Start of The records

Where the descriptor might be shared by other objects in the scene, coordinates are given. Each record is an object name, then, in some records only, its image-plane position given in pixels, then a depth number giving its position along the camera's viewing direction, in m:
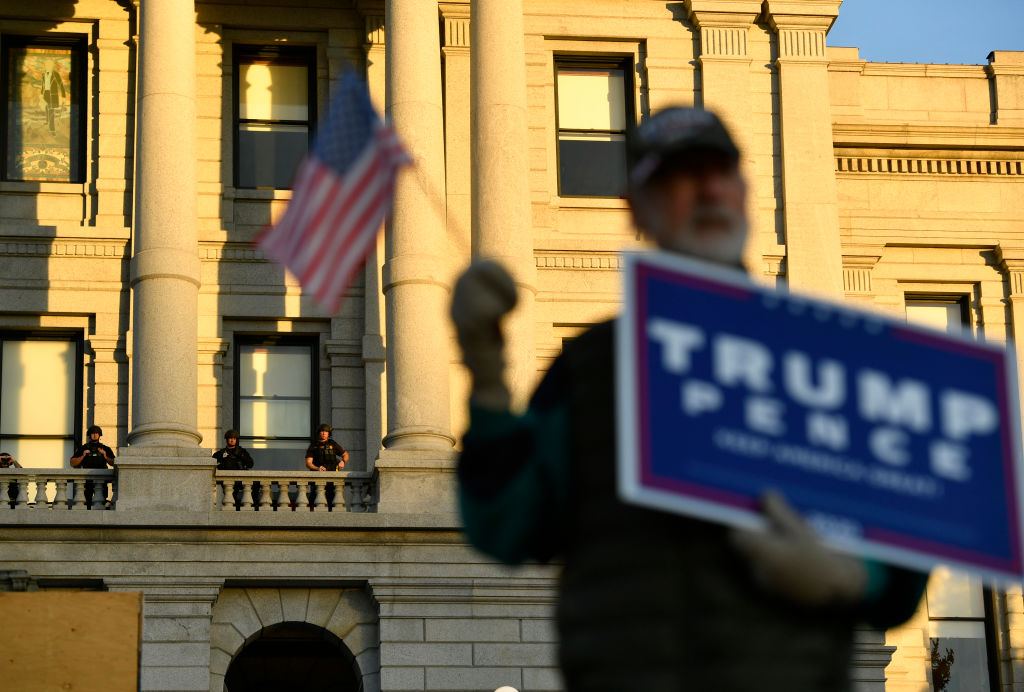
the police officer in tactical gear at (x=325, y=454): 27.75
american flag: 5.60
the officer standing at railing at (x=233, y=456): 27.50
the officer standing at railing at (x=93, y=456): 27.14
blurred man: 3.95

End of The records

→ Problem details: Give the data above again in full and unchanged, skipping the pictures.

→ Answer section:
Where the descriptor might be shared by other objects in the scene, coordinates are given. Each record is an object name, then, in some records only, its image-plane position given in pixels, then a depth number giving its position along the camera's viewing direction, in m:
the police officer in tactical gear at (x=325, y=454): 27.75
american flag: 5.60
the officer standing at railing at (x=233, y=456): 27.50
the officer standing at railing at (x=93, y=456): 27.14
blurred man: 3.95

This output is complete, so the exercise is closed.